• About this exercise:
The reply should contain only the lines from the start of the records through the line with "51: (479, 130)", reproduced verbatim and without pictures.

⟨

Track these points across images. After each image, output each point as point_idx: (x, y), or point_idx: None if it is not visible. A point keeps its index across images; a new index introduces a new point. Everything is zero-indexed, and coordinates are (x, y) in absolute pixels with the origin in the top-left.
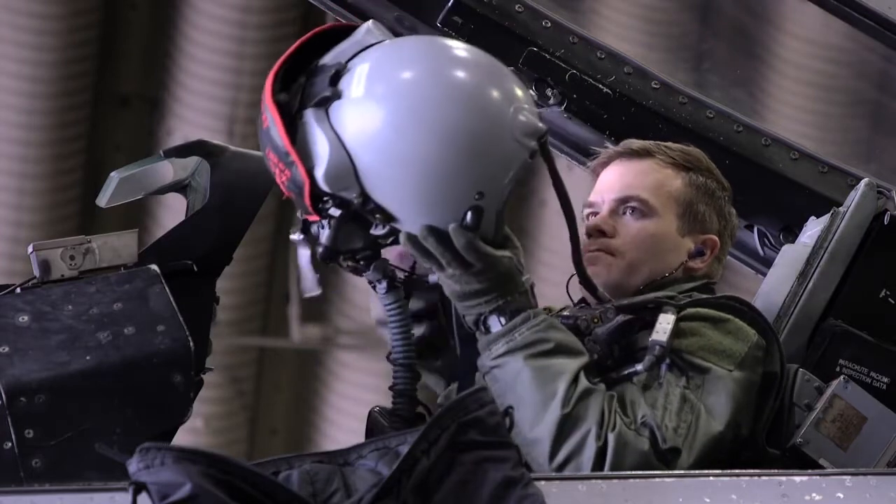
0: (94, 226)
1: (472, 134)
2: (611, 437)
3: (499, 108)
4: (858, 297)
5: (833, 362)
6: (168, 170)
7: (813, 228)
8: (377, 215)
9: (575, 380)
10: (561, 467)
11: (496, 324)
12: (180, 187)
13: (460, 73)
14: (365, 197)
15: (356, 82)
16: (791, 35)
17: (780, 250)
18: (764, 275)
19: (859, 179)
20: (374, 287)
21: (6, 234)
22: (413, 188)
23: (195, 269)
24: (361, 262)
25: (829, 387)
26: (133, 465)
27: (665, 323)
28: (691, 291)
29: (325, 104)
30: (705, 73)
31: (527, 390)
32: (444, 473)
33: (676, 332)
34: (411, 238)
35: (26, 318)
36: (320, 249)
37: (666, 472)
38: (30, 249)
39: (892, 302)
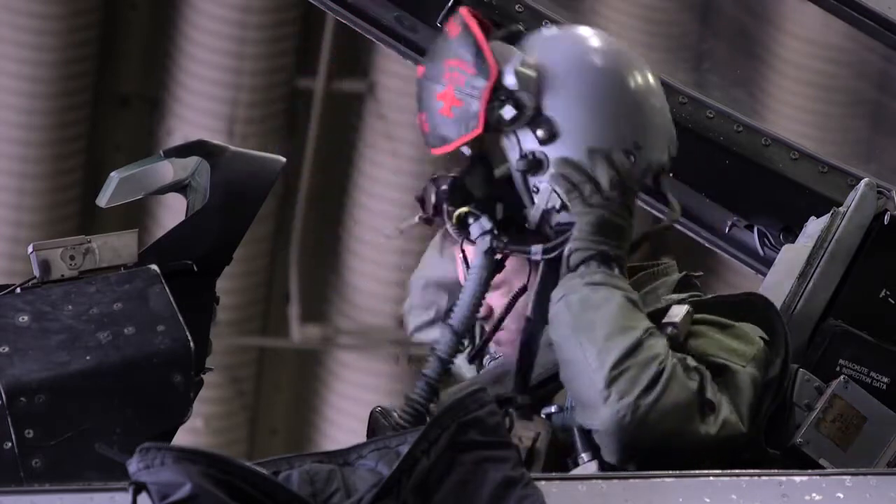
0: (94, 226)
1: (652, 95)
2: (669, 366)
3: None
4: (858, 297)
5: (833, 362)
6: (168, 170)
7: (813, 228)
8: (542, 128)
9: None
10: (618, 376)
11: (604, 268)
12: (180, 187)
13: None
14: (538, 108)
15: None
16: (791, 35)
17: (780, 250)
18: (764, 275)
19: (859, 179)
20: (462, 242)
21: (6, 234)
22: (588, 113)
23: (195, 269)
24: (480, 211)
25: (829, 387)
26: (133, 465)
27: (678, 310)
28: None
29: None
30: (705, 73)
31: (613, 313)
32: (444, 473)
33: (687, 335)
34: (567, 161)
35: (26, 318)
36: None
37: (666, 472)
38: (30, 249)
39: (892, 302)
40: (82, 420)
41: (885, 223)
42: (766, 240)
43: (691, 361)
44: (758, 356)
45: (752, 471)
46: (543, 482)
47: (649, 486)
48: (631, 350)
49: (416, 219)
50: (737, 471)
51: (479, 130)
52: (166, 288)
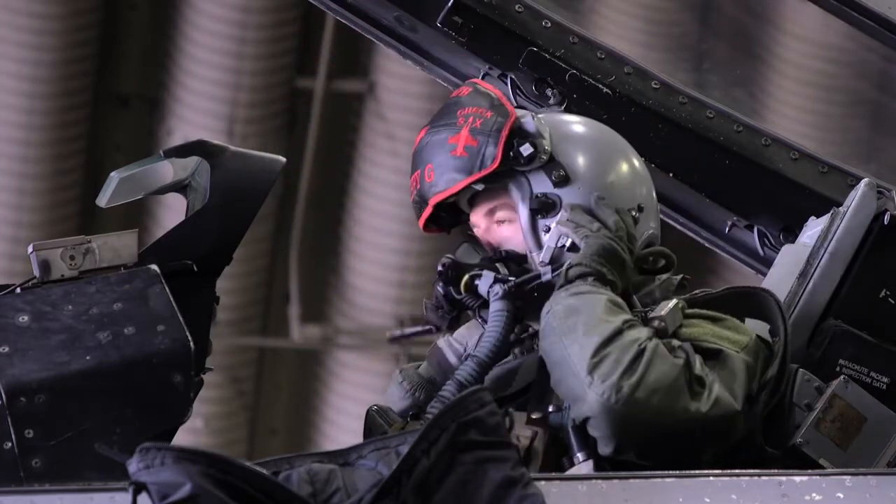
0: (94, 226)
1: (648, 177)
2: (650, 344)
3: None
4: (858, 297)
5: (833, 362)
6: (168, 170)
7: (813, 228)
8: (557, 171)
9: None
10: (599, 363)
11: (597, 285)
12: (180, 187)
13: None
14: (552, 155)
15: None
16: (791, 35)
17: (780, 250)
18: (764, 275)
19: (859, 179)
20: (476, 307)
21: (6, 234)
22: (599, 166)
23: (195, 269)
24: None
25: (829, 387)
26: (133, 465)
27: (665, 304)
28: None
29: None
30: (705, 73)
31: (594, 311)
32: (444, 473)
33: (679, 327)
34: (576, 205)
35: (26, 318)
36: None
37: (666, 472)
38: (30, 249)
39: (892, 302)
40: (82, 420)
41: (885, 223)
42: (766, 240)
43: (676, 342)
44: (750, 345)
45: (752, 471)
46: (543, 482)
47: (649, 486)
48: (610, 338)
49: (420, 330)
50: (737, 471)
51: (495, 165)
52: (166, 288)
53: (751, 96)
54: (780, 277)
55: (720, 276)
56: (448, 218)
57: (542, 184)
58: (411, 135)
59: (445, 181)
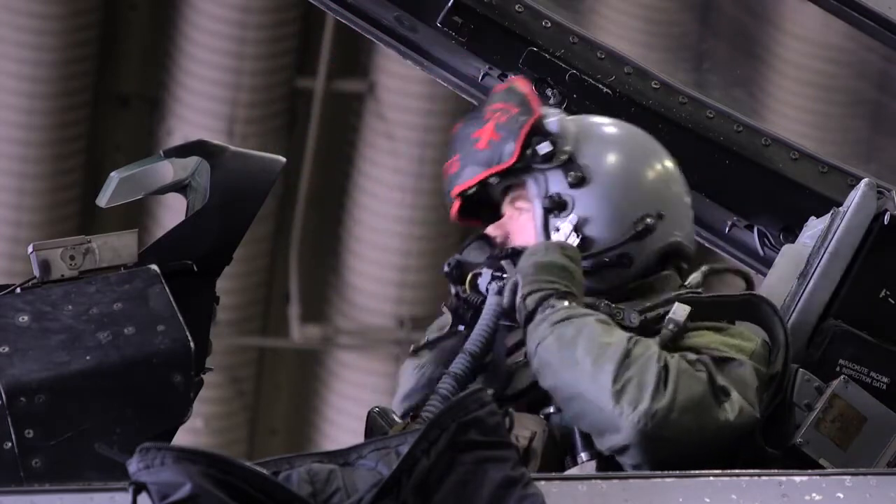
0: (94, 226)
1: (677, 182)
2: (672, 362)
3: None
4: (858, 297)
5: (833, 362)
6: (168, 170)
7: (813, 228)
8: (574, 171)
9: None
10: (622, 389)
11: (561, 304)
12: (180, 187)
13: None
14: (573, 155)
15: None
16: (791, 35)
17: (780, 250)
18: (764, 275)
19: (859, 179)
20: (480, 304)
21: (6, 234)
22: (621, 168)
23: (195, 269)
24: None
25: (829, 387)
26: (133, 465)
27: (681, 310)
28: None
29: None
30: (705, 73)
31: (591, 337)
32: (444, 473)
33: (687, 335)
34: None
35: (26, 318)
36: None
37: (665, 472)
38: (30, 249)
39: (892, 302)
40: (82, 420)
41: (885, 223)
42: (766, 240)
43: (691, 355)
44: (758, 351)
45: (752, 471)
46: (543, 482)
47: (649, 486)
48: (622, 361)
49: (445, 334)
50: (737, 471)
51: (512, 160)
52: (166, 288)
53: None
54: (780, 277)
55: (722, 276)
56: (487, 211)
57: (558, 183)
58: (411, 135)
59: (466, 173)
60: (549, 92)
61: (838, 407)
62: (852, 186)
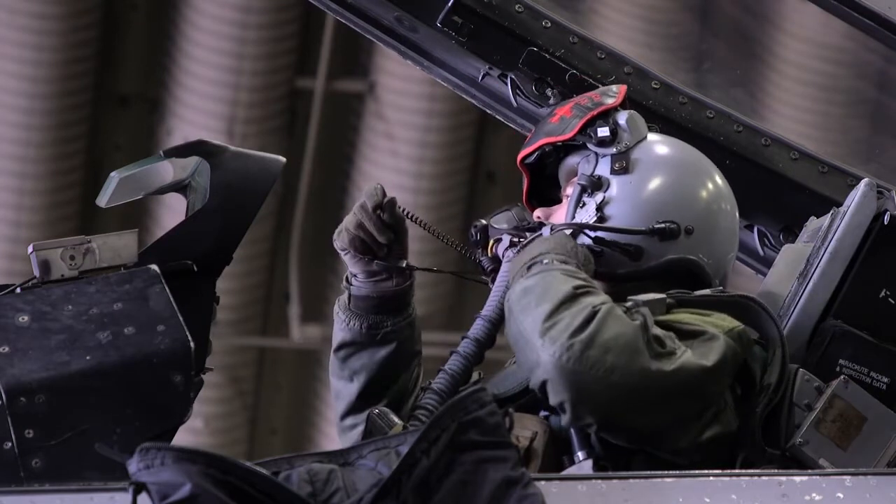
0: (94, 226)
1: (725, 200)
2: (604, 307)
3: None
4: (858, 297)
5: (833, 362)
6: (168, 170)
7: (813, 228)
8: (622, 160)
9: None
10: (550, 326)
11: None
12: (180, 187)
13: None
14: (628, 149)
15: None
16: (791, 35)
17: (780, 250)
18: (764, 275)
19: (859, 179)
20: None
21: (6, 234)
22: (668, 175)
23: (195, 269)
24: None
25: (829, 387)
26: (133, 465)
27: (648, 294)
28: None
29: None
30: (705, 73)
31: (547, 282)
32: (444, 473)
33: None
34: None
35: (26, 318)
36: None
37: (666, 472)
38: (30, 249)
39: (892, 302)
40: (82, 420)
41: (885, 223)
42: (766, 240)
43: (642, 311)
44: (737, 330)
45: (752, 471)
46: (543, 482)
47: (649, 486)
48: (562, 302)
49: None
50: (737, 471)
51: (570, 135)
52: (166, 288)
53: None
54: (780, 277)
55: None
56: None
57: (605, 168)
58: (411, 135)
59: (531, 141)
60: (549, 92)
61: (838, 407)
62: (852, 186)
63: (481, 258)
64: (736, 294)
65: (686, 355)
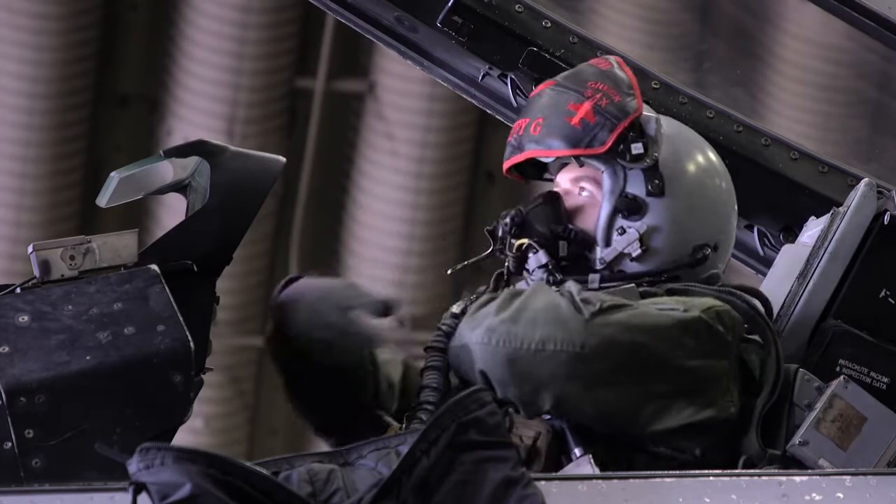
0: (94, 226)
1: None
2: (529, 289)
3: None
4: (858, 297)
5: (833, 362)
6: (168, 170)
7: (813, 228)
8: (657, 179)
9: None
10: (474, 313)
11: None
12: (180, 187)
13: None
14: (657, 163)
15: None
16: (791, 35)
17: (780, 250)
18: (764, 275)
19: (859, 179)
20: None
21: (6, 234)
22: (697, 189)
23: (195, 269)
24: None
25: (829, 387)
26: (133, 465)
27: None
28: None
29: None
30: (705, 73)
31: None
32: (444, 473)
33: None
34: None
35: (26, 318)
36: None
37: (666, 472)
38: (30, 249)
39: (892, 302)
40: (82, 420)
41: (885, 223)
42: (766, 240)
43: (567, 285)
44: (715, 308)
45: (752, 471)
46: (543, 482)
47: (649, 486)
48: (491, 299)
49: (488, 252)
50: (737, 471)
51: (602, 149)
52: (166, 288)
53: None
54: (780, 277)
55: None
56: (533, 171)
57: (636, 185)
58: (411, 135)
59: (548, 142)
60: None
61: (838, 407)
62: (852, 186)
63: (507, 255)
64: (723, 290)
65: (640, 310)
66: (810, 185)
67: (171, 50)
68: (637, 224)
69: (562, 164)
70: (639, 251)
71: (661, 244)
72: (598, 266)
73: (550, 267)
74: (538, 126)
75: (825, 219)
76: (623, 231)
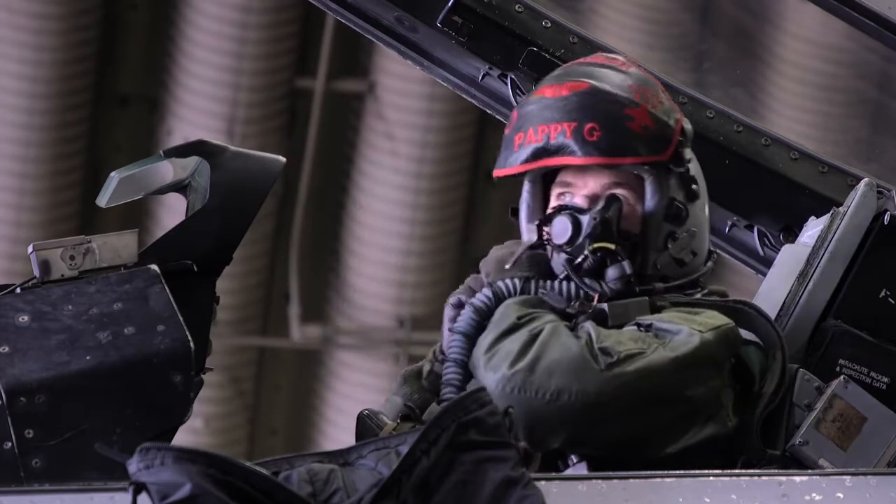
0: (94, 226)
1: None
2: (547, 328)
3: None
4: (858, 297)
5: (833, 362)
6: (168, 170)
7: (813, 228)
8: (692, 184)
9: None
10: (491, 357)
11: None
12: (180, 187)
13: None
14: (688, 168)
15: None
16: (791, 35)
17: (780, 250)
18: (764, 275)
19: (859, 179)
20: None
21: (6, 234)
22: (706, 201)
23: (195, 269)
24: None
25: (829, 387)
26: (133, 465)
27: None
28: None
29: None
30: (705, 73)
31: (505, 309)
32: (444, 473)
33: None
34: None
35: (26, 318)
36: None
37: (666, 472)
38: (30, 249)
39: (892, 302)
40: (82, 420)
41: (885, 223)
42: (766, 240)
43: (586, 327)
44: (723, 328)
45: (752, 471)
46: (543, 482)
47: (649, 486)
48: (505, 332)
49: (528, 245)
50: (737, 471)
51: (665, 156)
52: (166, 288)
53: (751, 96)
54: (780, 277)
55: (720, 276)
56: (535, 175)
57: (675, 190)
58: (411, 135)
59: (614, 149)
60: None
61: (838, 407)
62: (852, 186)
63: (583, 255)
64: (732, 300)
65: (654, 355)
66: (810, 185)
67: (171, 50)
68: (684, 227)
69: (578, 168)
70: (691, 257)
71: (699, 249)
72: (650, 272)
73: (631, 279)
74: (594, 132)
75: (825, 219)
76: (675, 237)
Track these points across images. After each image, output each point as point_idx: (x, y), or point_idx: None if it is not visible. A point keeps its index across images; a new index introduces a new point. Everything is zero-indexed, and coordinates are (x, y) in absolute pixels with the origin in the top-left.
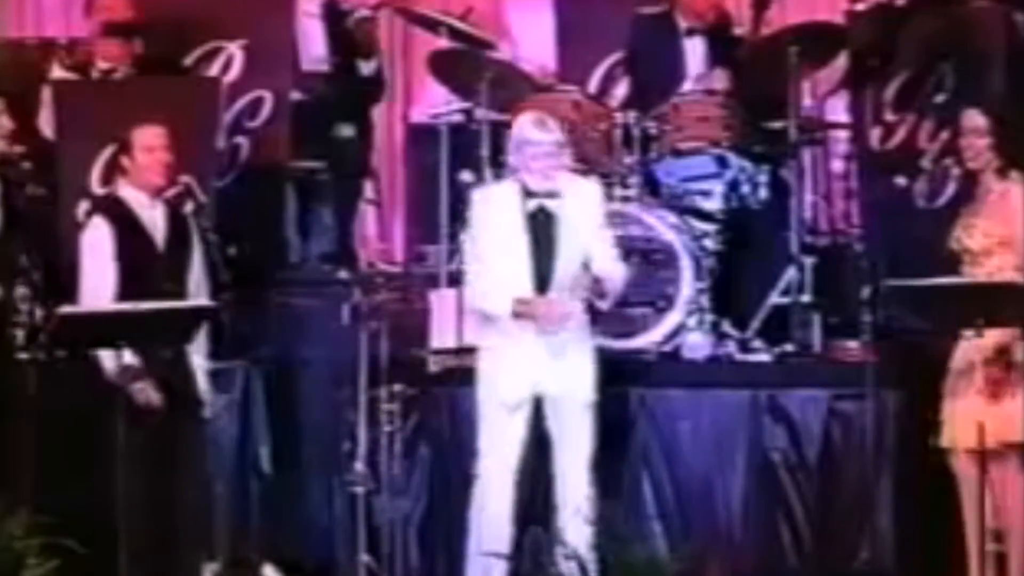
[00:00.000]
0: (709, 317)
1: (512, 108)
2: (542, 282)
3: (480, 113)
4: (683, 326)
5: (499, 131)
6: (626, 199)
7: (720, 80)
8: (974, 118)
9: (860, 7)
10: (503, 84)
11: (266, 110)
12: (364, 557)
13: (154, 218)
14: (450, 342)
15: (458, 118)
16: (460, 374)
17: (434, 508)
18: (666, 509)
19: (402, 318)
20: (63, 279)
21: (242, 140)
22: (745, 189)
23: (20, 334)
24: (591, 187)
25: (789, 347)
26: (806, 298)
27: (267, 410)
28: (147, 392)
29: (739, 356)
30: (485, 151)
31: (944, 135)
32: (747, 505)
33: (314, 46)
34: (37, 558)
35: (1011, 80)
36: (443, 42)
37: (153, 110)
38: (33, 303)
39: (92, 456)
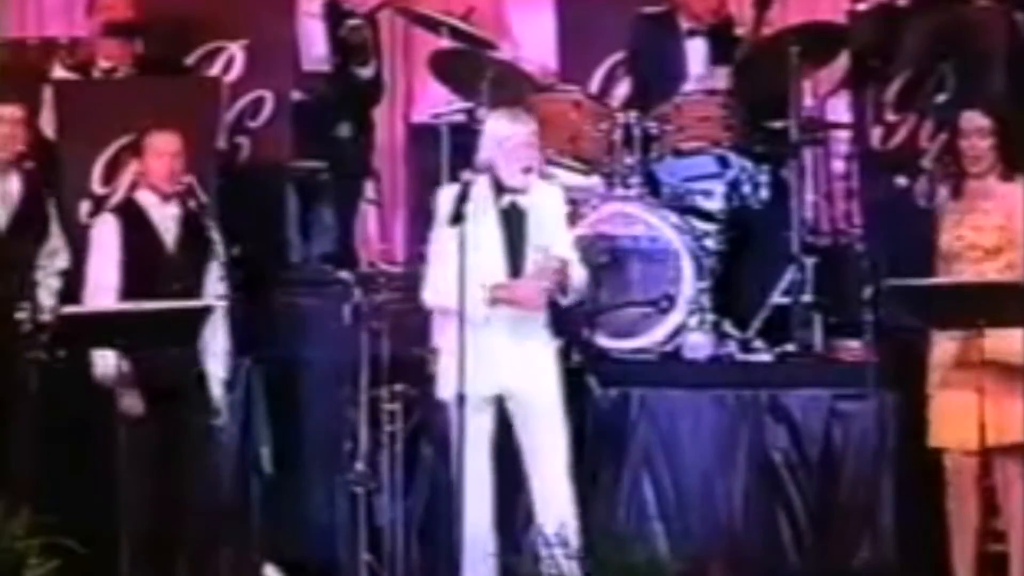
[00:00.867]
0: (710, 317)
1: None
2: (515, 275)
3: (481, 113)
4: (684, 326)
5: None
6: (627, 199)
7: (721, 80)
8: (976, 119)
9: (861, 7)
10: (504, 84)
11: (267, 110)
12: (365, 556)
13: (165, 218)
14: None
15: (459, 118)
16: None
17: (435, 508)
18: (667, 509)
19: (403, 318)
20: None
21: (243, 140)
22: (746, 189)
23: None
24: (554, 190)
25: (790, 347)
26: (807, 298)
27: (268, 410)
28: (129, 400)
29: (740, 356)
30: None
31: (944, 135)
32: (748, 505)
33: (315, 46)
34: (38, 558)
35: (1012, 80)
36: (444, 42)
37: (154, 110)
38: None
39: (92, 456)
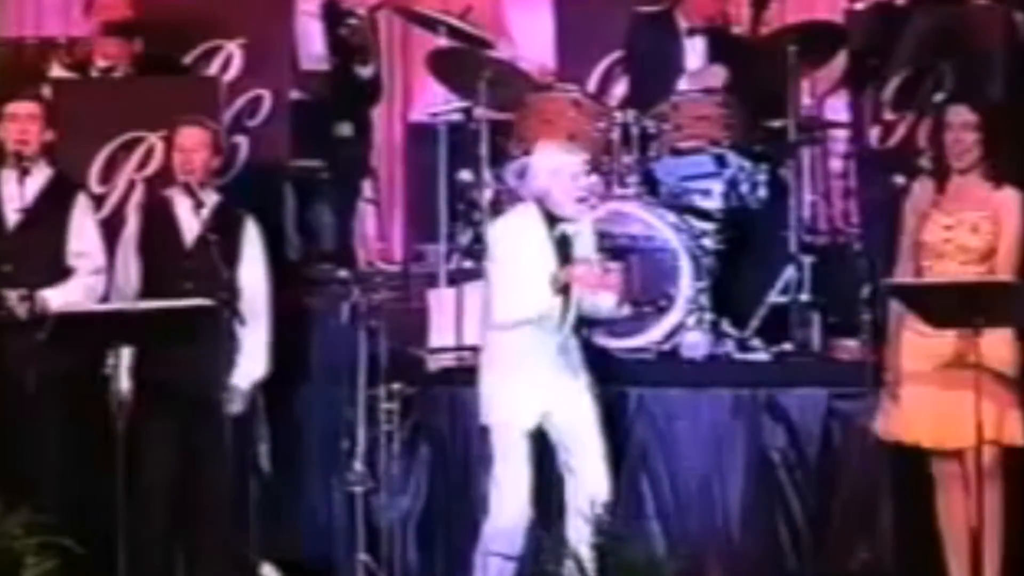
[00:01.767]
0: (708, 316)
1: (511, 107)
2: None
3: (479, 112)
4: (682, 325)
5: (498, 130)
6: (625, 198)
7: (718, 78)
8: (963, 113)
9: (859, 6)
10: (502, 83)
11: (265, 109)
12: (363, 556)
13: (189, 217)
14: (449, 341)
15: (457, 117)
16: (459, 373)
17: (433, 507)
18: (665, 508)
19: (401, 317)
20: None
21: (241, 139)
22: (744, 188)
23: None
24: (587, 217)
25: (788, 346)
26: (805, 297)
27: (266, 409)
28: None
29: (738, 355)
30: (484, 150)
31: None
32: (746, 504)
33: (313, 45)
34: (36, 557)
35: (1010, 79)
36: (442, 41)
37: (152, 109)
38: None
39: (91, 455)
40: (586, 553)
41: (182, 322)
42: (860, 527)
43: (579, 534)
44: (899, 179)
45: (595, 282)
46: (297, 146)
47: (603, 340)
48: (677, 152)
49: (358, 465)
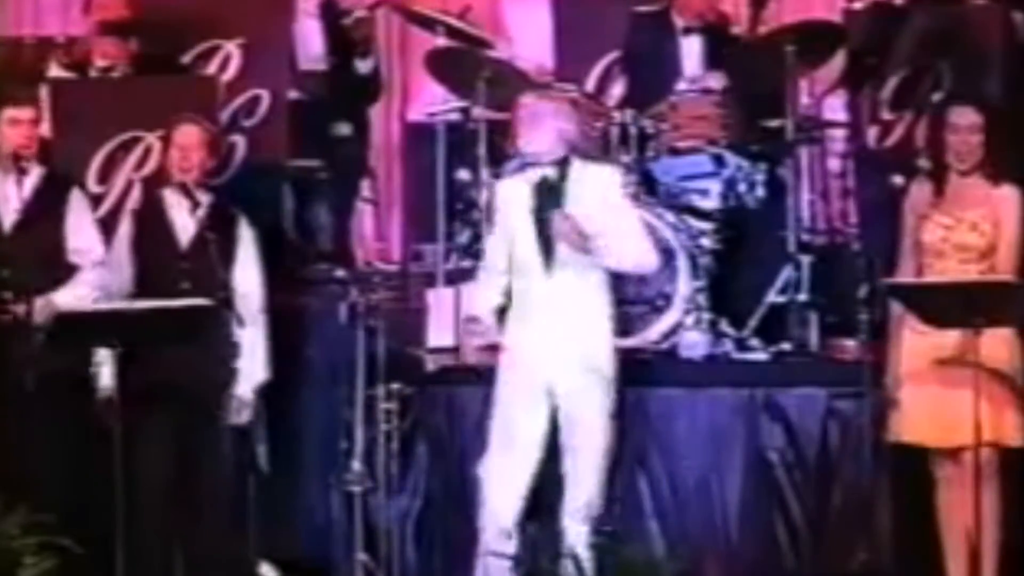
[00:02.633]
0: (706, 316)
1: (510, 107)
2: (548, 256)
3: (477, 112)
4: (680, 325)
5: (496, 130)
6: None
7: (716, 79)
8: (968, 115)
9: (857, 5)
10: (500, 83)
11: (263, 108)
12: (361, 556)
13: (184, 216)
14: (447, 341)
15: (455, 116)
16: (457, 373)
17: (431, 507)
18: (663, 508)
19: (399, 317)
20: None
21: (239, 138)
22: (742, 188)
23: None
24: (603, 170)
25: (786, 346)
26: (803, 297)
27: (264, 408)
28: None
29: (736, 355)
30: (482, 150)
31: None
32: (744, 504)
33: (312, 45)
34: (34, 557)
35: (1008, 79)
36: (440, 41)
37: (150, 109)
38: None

⟩

• Answer to the problem:
Track these points across images. After each image, output each point as point_idx: (x, y), or point_idx: None if it is not visible. A point keeps its index across images; a new index introduces a new point. Everything is zero-indexed, and coordinates are (x, y) in absolute pixels with the origin in the top-left.
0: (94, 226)
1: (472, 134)
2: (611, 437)
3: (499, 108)
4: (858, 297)
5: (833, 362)
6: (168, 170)
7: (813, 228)
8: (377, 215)
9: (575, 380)
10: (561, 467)
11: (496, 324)
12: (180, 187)
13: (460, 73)
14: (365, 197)
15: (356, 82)
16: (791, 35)
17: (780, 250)
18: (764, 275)
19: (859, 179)
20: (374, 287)
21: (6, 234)
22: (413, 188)
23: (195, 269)
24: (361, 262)
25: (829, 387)
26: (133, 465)
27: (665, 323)
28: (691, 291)
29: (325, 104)
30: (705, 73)
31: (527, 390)
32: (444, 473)
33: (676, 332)
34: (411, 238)
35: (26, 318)
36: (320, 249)
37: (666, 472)
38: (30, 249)
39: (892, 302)
0: (94, 226)
1: (652, 95)
2: (669, 366)
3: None
4: (858, 297)
5: (833, 362)
6: (168, 170)
7: (813, 228)
8: (542, 128)
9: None
10: (618, 376)
11: (604, 268)
12: (180, 187)
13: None
14: (538, 108)
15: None
16: (791, 35)
17: (780, 250)
18: (764, 275)
19: (859, 179)
20: (462, 242)
21: (6, 234)
22: (588, 113)
23: (195, 269)
24: (480, 211)
25: (829, 387)
26: (133, 465)
27: (678, 310)
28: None
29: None
30: (705, 73)
31: (613, 313)
32: (444, 473)
33: (687, 335)
34: (567, 161)
35: (26, 318)
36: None
37: (666, 472)
38: (30, 249)
39: (892, 302)
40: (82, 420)
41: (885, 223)
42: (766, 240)
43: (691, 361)
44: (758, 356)
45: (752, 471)
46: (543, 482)
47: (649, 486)
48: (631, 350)
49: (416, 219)
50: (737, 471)
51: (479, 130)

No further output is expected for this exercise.